Domingo à noite, uma solidão imensa povoava a ruazinha da praia. Paralelo à rua, restos de efervescência das festas consagradas aos pais. Consagração esta que, em verdade, esteve retraída neste 2020 devido ao vírus bestial que faz a humanidade desestabilizar-se. Observo luzes em alguns apartamentos. Caminho até o mar desintoxicando-me do tédio que imobiliza os atuais finais de semana.
A caminhada é breve. O mar é logo ali. Ali onde moram as dunas. Ali, onde volta e outra aparece um lobo marinho descansando de sua jornada marítima. E onde, no verão, se apinha gente de muitos lugares. De todo o estado gaúcho, e até os “hermanos” do Uruguai e da Argentina. Agora, um arzinho frio e úmido salpica areia em meu rosto. Quero ir além. Quero chegar à praia. Avisto-a. Estranha, hoje. Está cheia de pontinhos brancos. Deve ser oito horas da noite! Imagino que, talvez, os pontinhos possam ser a espuma das marés trazidas pelo vento. Ou não?
Mais próximo, vejo mais claramente que os pontinhos brancos estão em movimento. A certeza é de que não é espuma. Eles voam. Em seguida, a visão de uma revoada de pássaros. São muitos. Grandes e brancos numa sintonia única. Fazem acrobacias no ar. Sobrevoam a praia. Voltam aos céus. Descem novamente. Permanecem assim por vários minutos.
Um solitário moço com abrigo de capuz está sentado observando tudo. Olha os pássaros desde a escada de um quiosque fechado. Tudo é nebuloso. A noite contém segredos e magias. Pergunto a ele:
- Que pássaros são estes?
Ele responde.
- São albatrozes e costumam nesta época vir para cá.
O espetáculo desta aparição é grandioso. Tenho a certeza de que a natureza está se recompondo. De que Deus existe. Os pássaros, num bailado compassado, voam todos ao mesmo tempo pela extensão da praia, num bate asas sintonizado. Sobem uns metros acima e voltam a pousar na areia fina e molhada.
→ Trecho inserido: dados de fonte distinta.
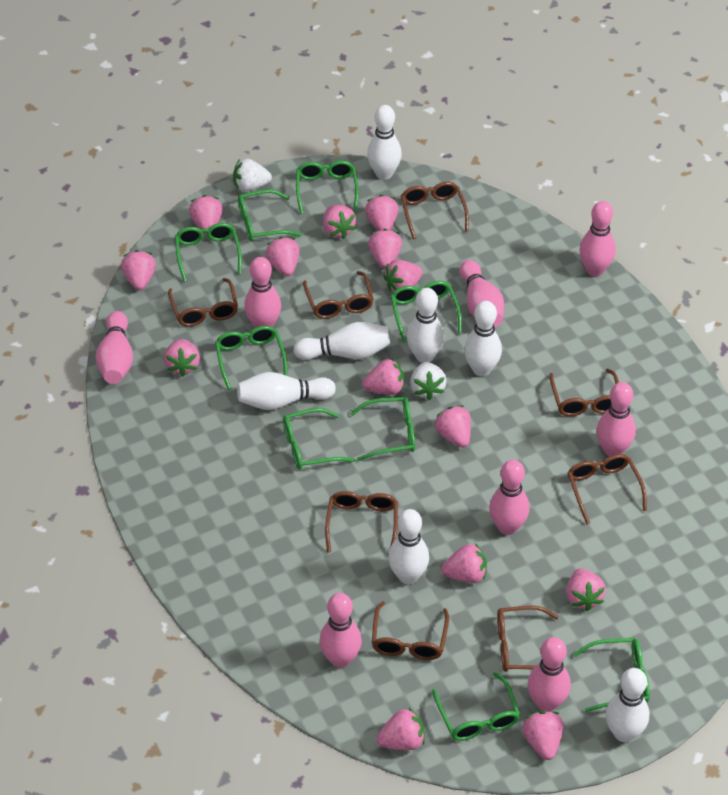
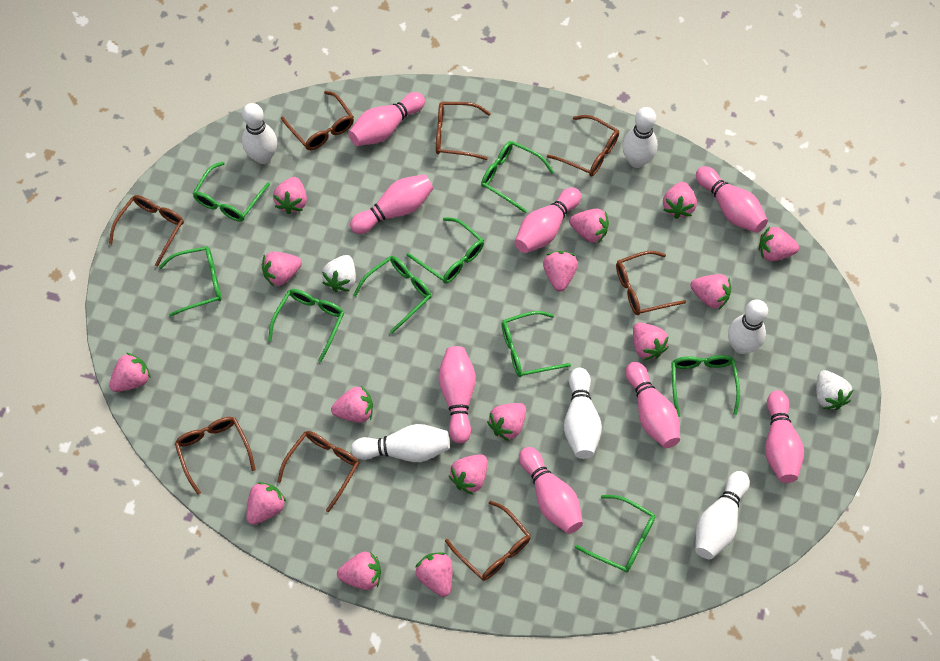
pink strawberry: 14 -> 15
white bowling pin: 7 -> 6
Os Albatrozes são aves marinhas migratórias de grande porte, extremamente adaptadas à vida em alto mar. Passam a maior parte da vida pelo oceano aberto, buscando alimento. Visitam costas ou ilhas apenas para se reproduzir e cuidar dos filhotes. Não são grandes mergulhadoras, já que a plumagem de um albatroz é espessa e impermeável para manter seu corpo quente e seco, como se estivesse envolto por uma bolha de ar quente.
Existem, no mundo, 22 espécies de albatrozes, sendo que seis deles sobrevoam as águas do Brasil ou interagem com a pesca brasileira.